The lines to find are those in the entries that hold the word "ネバエバ"; copy every one of them.
*** Stored data
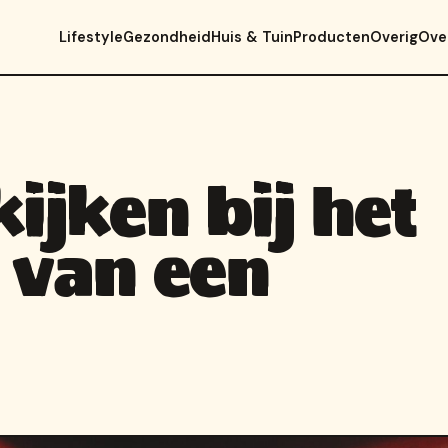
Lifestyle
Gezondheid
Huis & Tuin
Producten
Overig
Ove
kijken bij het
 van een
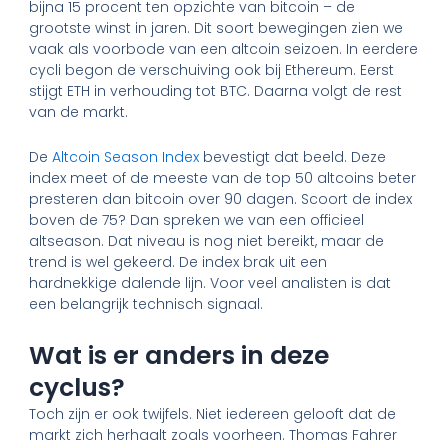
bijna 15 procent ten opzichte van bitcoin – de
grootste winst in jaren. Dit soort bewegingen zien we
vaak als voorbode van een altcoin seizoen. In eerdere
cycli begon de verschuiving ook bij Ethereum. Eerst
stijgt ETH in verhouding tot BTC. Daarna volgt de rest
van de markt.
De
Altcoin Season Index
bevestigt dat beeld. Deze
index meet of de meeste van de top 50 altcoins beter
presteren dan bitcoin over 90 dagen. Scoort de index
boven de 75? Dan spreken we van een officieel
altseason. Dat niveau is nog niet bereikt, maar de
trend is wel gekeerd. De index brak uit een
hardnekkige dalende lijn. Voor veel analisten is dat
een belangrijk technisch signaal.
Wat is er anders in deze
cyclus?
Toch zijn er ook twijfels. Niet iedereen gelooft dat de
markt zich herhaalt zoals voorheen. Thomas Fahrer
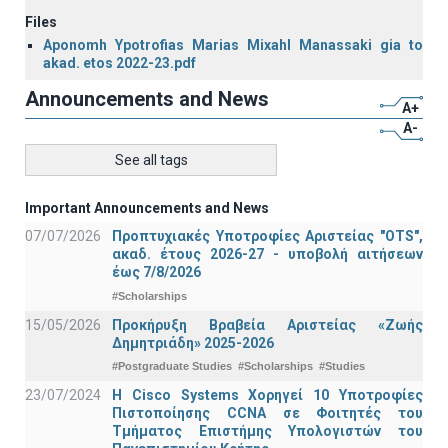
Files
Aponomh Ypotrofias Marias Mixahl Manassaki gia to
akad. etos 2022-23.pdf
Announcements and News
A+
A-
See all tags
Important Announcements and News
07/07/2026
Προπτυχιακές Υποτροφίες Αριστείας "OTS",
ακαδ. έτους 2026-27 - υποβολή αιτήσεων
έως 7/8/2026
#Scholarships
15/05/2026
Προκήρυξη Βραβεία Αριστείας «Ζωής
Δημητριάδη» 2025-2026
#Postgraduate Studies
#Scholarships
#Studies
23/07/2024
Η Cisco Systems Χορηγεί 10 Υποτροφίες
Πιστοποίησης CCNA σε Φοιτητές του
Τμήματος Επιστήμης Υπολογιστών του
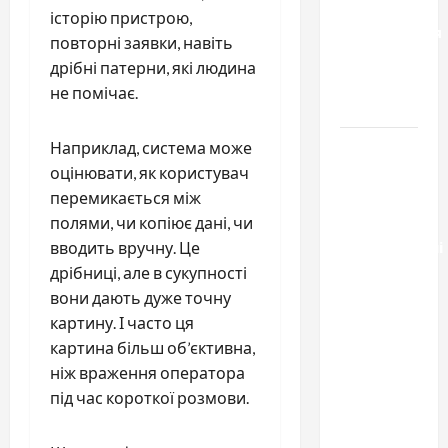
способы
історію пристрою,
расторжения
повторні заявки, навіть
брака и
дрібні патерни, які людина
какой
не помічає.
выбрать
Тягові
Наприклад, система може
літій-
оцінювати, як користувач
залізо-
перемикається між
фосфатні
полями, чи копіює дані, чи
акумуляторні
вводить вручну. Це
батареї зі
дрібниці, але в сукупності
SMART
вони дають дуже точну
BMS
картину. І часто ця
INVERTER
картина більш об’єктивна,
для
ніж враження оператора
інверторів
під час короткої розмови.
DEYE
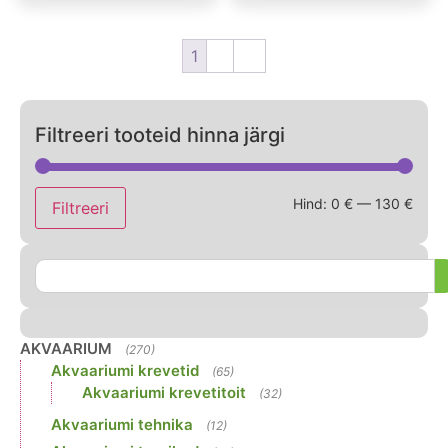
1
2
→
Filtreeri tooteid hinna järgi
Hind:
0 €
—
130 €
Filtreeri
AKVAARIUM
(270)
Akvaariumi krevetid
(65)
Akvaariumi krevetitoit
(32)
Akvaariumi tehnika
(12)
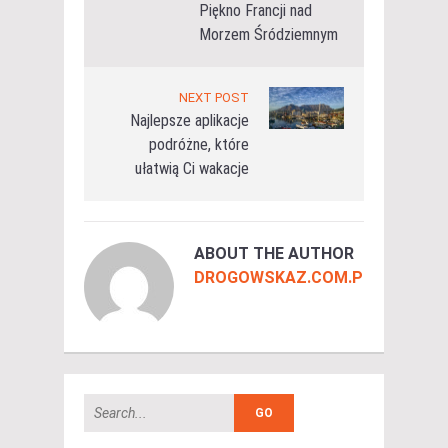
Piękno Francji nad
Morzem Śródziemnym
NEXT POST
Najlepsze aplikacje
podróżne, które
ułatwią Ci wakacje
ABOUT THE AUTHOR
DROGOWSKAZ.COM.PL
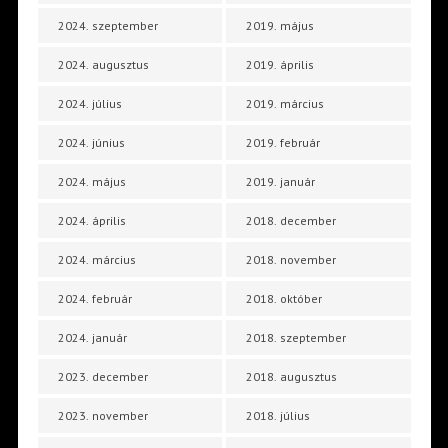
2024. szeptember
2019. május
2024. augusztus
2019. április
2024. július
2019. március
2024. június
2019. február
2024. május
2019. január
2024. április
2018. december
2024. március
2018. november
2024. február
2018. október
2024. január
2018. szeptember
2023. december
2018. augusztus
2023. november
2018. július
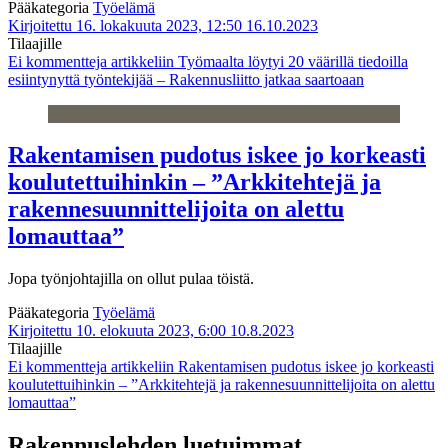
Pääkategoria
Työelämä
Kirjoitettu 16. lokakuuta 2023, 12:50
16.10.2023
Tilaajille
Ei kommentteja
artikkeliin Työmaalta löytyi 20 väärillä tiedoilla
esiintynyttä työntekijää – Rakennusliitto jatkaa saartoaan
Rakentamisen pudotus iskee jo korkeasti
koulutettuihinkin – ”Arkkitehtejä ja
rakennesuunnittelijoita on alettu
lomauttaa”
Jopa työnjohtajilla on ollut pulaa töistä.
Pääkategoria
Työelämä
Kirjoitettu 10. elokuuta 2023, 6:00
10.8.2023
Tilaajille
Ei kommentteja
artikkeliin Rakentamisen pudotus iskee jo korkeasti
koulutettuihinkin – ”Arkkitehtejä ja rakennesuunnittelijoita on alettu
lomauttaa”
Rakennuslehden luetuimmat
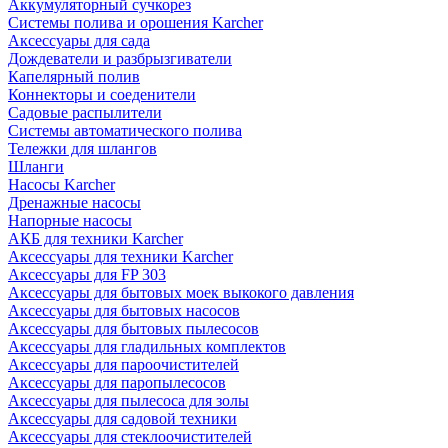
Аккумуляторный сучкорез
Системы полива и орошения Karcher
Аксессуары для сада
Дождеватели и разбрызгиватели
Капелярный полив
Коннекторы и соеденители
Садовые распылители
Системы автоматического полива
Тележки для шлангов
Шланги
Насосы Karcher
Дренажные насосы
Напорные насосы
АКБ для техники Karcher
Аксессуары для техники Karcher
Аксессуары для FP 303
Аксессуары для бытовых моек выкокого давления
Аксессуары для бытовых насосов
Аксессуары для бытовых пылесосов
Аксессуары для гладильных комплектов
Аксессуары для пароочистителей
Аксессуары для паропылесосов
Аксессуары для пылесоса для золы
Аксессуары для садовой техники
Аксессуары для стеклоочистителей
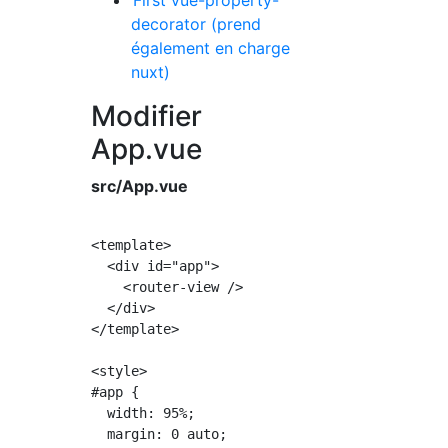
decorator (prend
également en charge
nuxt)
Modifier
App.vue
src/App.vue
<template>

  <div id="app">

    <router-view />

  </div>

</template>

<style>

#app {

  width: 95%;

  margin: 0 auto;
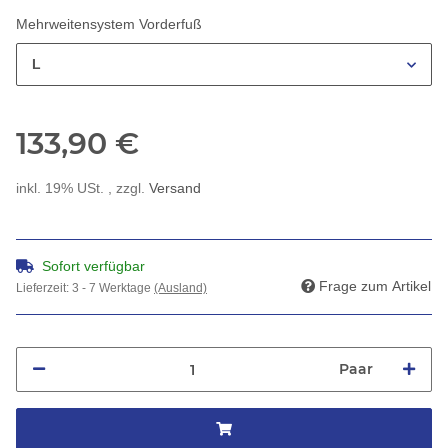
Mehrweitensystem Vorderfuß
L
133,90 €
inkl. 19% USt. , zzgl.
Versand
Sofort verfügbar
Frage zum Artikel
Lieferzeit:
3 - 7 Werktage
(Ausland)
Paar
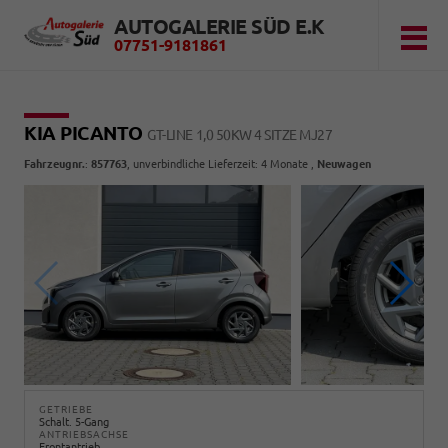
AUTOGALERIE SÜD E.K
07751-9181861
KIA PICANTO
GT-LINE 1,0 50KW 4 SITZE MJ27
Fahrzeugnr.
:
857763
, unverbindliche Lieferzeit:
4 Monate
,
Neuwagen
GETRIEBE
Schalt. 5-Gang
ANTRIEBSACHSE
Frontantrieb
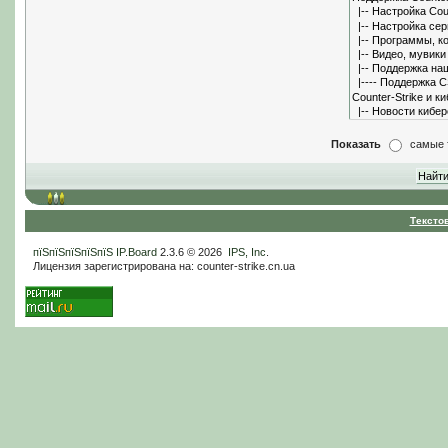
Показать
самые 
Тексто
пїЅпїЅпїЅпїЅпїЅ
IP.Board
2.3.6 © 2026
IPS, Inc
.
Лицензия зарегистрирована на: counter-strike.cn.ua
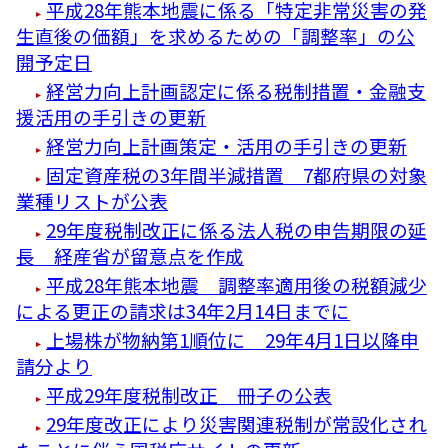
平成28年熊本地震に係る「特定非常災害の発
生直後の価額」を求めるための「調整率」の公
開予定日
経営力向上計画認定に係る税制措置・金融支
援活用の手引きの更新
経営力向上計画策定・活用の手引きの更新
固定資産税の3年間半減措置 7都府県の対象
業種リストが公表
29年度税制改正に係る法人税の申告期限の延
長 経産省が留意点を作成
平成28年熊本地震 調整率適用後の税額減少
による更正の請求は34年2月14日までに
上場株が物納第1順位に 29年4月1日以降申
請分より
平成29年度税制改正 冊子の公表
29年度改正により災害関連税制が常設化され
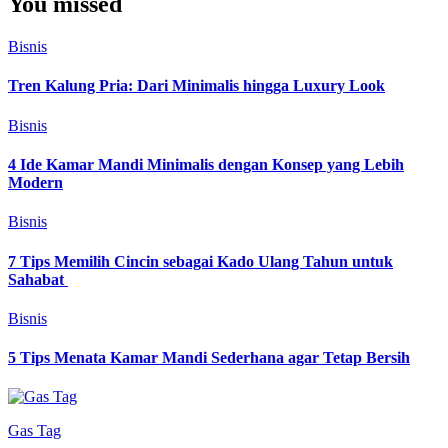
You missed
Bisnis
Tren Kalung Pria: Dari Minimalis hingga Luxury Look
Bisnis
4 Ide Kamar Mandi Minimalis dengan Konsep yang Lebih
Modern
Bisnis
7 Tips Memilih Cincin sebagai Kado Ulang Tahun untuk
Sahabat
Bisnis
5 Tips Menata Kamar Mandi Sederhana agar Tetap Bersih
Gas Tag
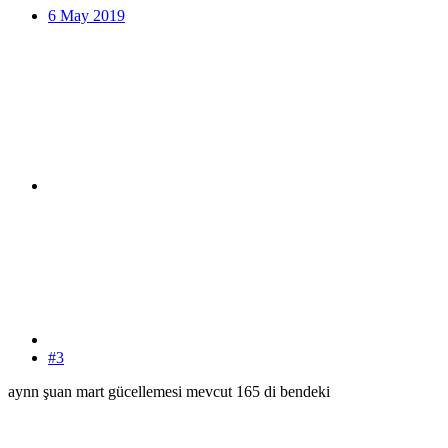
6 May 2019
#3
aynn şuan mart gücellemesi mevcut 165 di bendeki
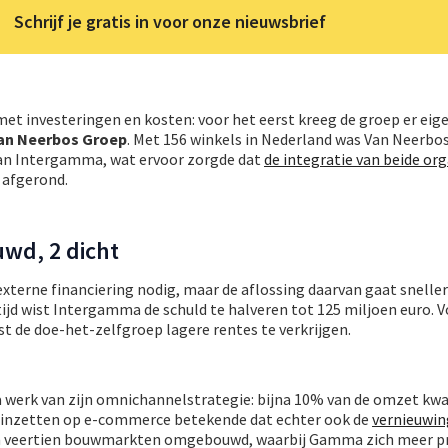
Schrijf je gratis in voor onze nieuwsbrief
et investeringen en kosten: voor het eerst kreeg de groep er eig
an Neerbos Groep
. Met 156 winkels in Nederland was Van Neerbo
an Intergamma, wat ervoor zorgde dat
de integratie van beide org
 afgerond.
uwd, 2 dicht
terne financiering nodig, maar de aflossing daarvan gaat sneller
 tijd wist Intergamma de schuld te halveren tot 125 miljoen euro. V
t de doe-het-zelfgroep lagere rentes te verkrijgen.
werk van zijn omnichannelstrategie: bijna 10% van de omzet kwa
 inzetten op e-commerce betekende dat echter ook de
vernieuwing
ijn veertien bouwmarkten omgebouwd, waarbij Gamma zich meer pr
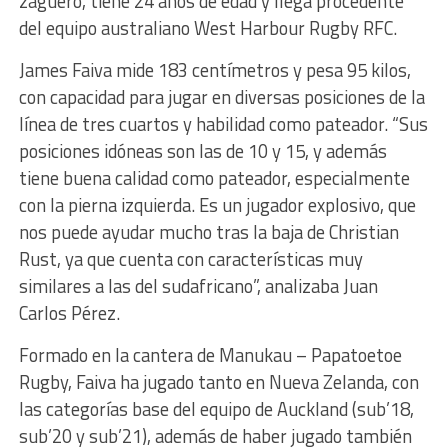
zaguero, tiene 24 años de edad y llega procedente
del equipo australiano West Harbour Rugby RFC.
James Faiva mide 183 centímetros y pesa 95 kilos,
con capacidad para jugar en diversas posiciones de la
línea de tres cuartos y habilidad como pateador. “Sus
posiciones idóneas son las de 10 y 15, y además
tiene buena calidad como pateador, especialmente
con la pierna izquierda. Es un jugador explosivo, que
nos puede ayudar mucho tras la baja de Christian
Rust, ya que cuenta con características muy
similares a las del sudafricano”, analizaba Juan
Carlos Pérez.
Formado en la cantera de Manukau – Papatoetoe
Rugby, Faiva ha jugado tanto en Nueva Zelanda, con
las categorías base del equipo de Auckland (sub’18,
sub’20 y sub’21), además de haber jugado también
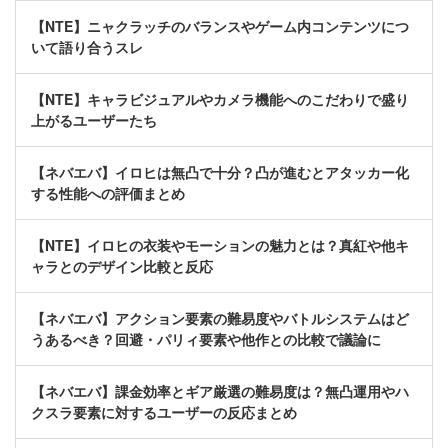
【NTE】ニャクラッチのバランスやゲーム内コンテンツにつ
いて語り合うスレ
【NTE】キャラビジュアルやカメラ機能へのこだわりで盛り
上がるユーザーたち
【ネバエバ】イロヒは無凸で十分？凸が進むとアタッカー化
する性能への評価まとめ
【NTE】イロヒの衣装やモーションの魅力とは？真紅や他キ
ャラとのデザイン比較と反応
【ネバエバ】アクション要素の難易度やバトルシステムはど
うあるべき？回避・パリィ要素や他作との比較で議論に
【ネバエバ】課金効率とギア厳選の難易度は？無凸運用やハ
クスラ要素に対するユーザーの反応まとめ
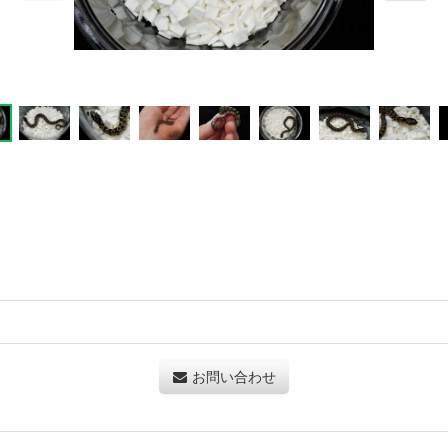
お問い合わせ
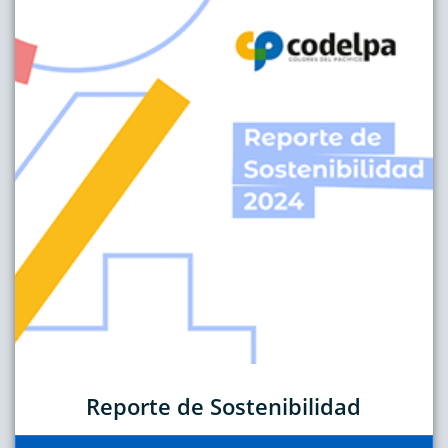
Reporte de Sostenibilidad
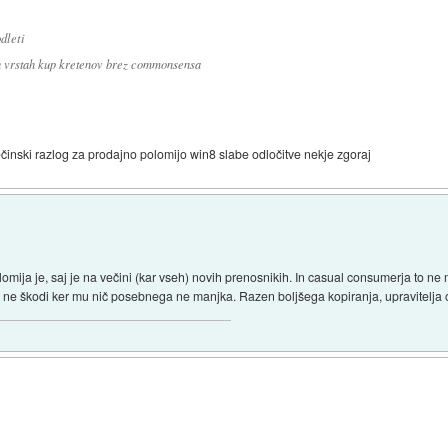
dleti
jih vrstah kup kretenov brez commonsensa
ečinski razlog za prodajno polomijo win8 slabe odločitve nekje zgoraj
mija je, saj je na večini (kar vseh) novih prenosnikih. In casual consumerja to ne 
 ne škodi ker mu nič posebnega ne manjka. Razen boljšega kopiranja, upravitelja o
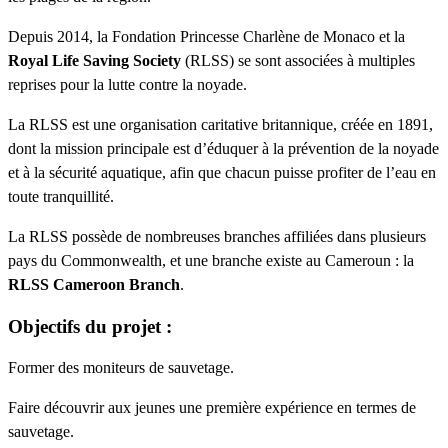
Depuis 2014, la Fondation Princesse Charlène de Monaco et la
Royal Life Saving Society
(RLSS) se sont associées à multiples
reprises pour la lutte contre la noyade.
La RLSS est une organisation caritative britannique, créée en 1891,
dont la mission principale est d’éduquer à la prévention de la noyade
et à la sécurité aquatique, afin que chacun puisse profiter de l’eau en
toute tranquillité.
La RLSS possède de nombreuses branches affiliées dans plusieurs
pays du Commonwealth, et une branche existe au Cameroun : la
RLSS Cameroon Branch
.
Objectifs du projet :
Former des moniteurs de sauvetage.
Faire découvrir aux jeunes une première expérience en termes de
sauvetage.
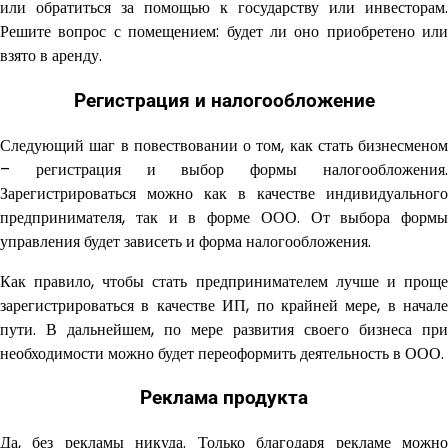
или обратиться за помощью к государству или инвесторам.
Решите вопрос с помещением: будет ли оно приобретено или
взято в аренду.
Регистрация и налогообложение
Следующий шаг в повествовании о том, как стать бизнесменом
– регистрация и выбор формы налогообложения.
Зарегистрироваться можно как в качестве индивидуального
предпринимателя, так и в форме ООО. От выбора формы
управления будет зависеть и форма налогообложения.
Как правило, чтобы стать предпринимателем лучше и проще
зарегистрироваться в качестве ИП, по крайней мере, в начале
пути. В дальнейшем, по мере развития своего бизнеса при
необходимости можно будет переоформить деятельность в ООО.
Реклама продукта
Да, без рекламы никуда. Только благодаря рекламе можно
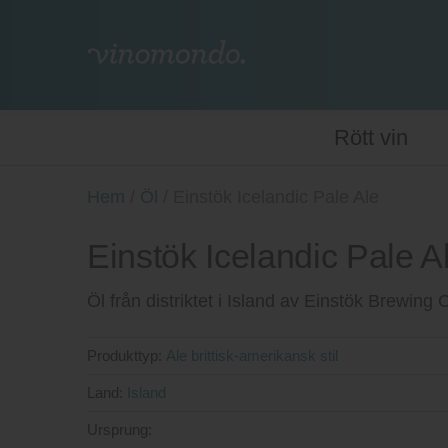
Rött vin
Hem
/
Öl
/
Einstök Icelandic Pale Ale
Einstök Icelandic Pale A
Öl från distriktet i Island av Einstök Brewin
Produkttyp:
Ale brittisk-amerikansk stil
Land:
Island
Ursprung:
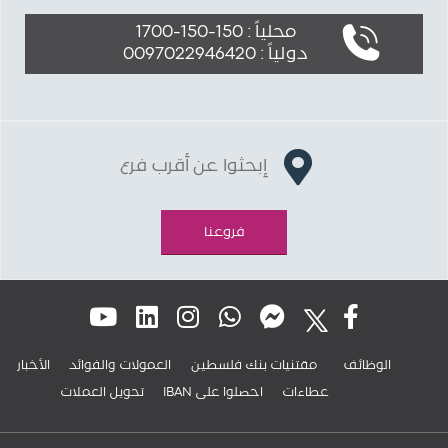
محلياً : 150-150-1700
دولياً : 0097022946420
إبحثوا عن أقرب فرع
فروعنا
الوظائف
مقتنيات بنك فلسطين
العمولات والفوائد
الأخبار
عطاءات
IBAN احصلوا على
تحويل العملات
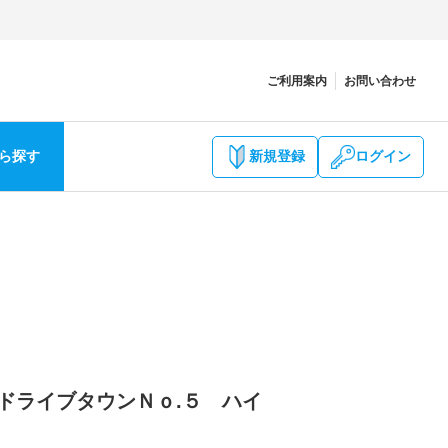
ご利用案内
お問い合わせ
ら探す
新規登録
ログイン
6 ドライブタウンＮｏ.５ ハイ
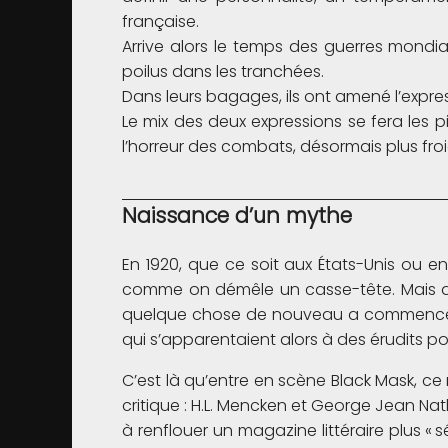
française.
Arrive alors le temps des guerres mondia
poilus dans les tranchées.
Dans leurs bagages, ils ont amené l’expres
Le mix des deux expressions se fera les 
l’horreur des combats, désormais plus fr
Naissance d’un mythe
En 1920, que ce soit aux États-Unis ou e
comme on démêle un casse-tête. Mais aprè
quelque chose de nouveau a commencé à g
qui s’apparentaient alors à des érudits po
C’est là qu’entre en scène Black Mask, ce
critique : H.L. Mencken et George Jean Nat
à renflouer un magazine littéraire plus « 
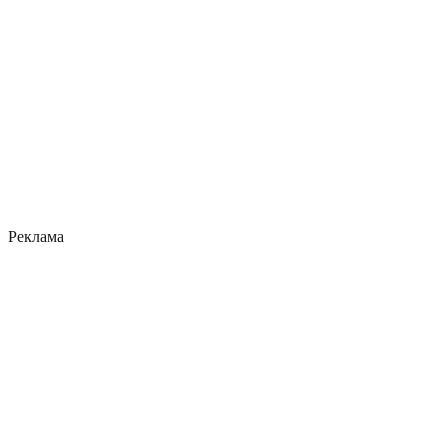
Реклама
******
→ Task response:
【ネバエバ】イロヒは無凸で十分？凸が進むとアタッカー化
【ネバエバ】アクション要素の難易度やバトルシステムはど
【ネバエバ】課金効率とギア厳選の難易度は？無凸運用やハ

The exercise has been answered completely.